EUA avaliam limitar permanência de estudantes estrangeiros e podem mudar regra histórica dos vistos F-1

Proposta em análise na Casa Branca prevê prazo máximo de quatro anos para estudantes internacionais, exigência de renovação junto ao USCIS e redução do período de permanência após o fim do curso

Por Lara Barth

Detalhe de documento de visto americano

O governo dos Estados Unidos está avaliando uma das maiores mudanças nas regras de permanência para estudantes internacionais das últimas décadas. A proposta, atualmente em revisão na Casa Branca, pode acabar com o chamado "Duration of Status" (D/S), sistema que hoje permite que estudantes estrangeiros permaneçam legalmente no país enquanto estiverem matriculados e mantendo o status acadêmico ativo.

A nova regra foi enviada ao Office of Management and Budget (OMB), órgão ligado à Casa Branca, no último dia 5 de maio e representa a etapa final antes de uma possível publicação oficial no Federal Register. Caso seja aprovada, a expectativa é que as mudanças entrem em vigor a partir de setembro de 2026.

Atualmente, estudantes com visto F-1, participantes de programas de intercâmbio J-1 e alguns representantes da mídia estrangeira com visto I recebem no formulário I-94 a anotação "D/S", sigla para "Duration of Status". Na prática, isso significa que eles podem permanecer nos Estados Unidos durante todo o período de estudos ou programa autorizado, sem uma data fixa de expiração.

A proposta do Departamento de Segurança Interna (DHS), no entanto, substituiria esse modelo por períodos fixos de permanência. A maioria dos estudantes internacionais passaria a ter um limite máximo de quatro anos nos EUA. Quem precisar de mais tempo para concluir o curso terá que solicitar formalmente uma extensão de permanência ao USCIS, órgão responsável pela imigração americana.

O pedido de extensão deverá incluir pagamento de taxas, coleta de biometria e, em alguns casos, entrevistas adicionais. A taxa atual para esse tipo de solicitação é de US$ 420, além de possíveis custos extras.

Outra mudança prevista é a redução do prazo de permanência após o término dos estudos. Hoje, estudantes têm até 60 dias para deixar o país ou mudar de status migratório. Com a nova regra, esse período cairia para apenas 30 dias.

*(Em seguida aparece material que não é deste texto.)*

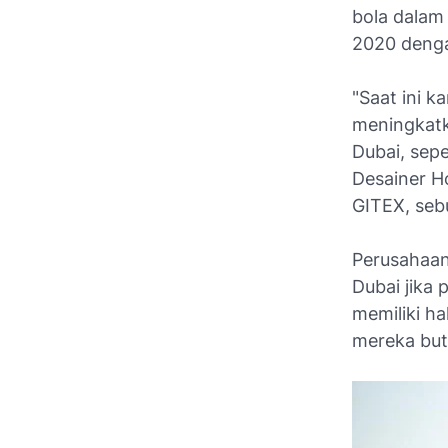
bola dalam
2020 denga
"Saat ini k
meningkatka
Dubai, sepe
Desainer H
GITEX, seb
Perusahaan
Dubai jika
memiliki h
mereka but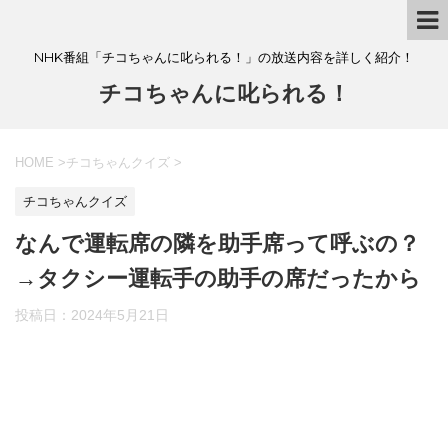
NHK番組「チコちゃんに叱られる！」の放送内容を詳しく紹介！
チコちゃんに叱られる！
HOME
>
チコちゃんクイズ
>
チコちゃんクイズ
なんで運転席の隣を助手席って呼ぶの？
→タクシー運転手の助手の席だったから
投稿日：
2024年5月21日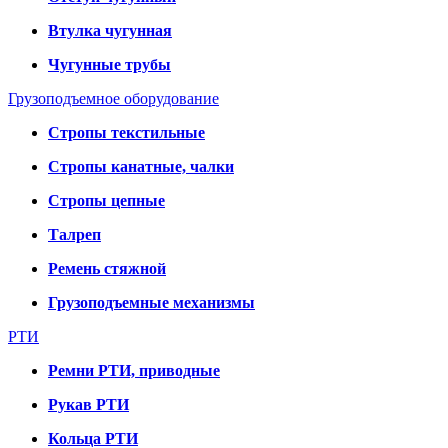
Втулка чугунная
Чугунные трубы
Грузоподъемное оборудование
Стропы текстильные
Стропы канатные, чалки
Стропы цепные
Талреп
Ремень стяжной
Грузоподъемные механизмы
РТИ
Ремни РТИ, приводные
Рукав РТИ
Кольца РТИ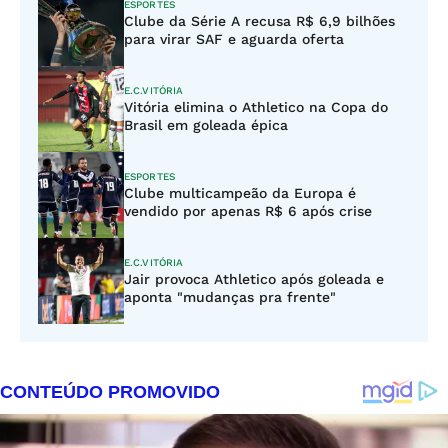
ESPORTES
Clube da Série A recusa R$ 6,9 bilhões
para virar SAF e aguarda oferta
E.C.VITÓRIA
Vitória elimina o Athletico na Copa do
Brasil em goleada épica
ESPORTES
Clube multicampeão da Europa é
vendido por apenas R$ 6 após crise
E.C.VITÓRIA
Jair provoca Athletico após goleada e
aponta "mudanças pra frente"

Estudantes matriculados em cursos de idiomas também seriam impactados diretamente. Segundo a proposta, eles teriam limite máximo de 24 meses de permanência nos Estados Unidos, incluindo períodos de férias e intervalos acadêmicos.

Programas mais longos, como doutorados, medicina e algumas áreas de pesquisa, podem enfrentar desafios ainda maiores. Alunos que ultrapassarem o período de quatro anos dependerão de aprovações adicionais do USCIS para continuar legalmente no país — e os pedidos poderão ser negados.

A proposta também prevê mudanças para estudantes que já vivem nos EUA. De acordo com as informações preliminares, quem já estiver no país sob o sistema D/S poderá receber um período de adaptação de até quatro anos após a entrada em vigor da regra. Já estudantes em OPT e STEM OPT podem ter um período de carência de seis meses, desde que não deixem o território americano durante esse tempo.

Especialistas apontam que a medida retoma uma proposta semelhante apresentada durante o primeiro governo Trump, que enfrentou forte oposição de universidades, associações acadêmicas e organizações da área da saúde. Na época, críticos argumentaram que as mudanças criariam burocracia excessiva, aumentariam custos para estudantes internacionais e poderiam prejudicar a conclusão de cursos.

A discussão acontece em um momento de queda no número de estudantes estrangeiros nas universidades americanas. Dados do National Student Clearinghouse Research Center mostram que as matrículas internacionais caíram no último ano acadêmico pela primeira vez em três anos.

Até o momento, a regra ainda não foi oficialmente publicada e segue em análise pelo governo federal. O processo de revisão do OMB pode levar semanas ou até meses antes de uma decisão final.